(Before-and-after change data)

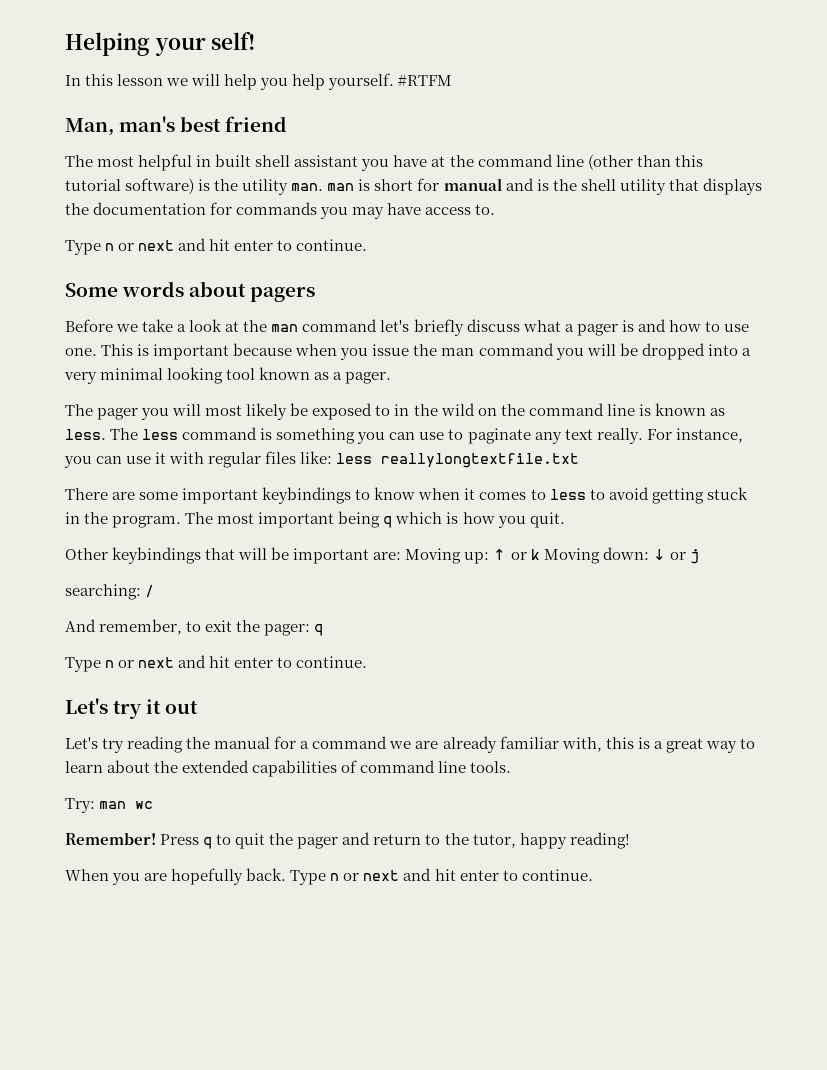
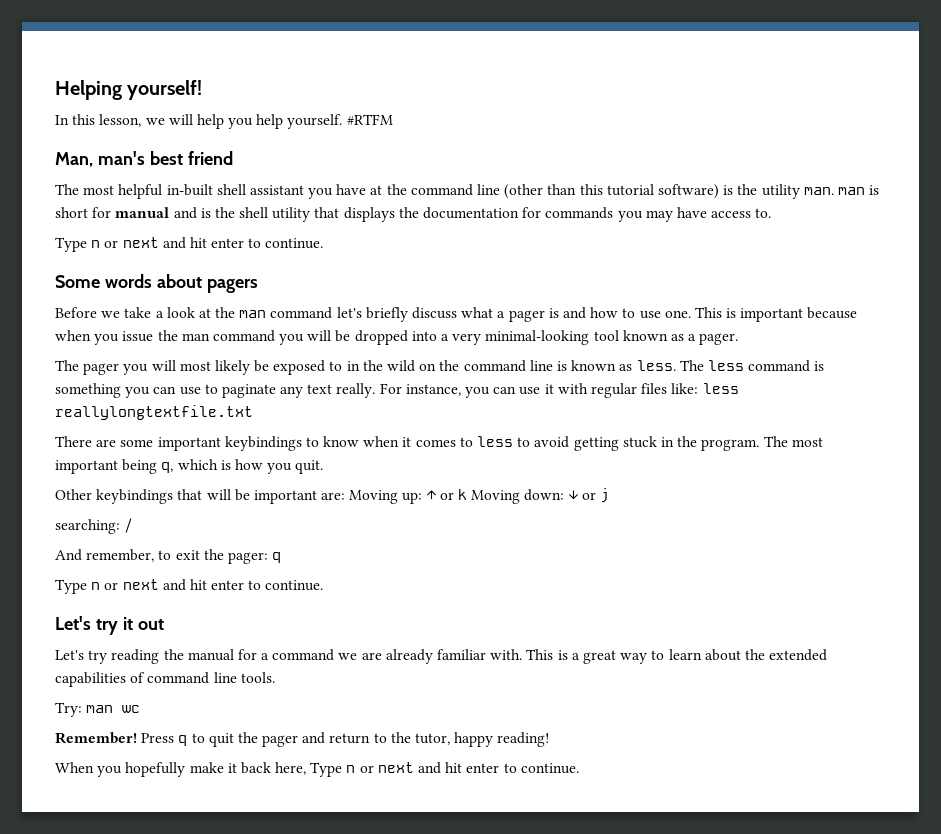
[154,32,256,56] your self! -> [127,80,203,100] yourself!
[117,74,164,86] lesson -> [99,114,142,127] lesson,
[196,154,252,167] in built -> [166,184,213,196] in-built
[100,367,224,384] minimal looking -> [485,330,590,345] minimal-looking
[383,516,393,528] q -> [161,462,174,473] q,
[561,737,634,752] with, this -> [490,649,554,660] with. This
[144,868,287,885] are hopefully back. -> [125,762,307,777] hopefully make it back here,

■ **YOUR OBJECTIVE**: An exact reproduction of the data above is required, with every picture removed.

■ **ANSWER**:
[154,32,256,56] your self! -> [127,80,203,100] yourself!
[117,74,164,86] lesson -> [99,114,142,127] lesson,
[196,154,252,167] in built -> [166,184,213,196] in-built
[100,367,224,384] minimal looking -> [485,330,590,345] minimal-looking
[383,516,393,528] q -> [161,462,174,473] q,
[561,737,634,752] with, this -> [490,649,554,660] with. This
[144,868,287,885] are hopefully back. -> [125,762,307,777] hopefully make it back here,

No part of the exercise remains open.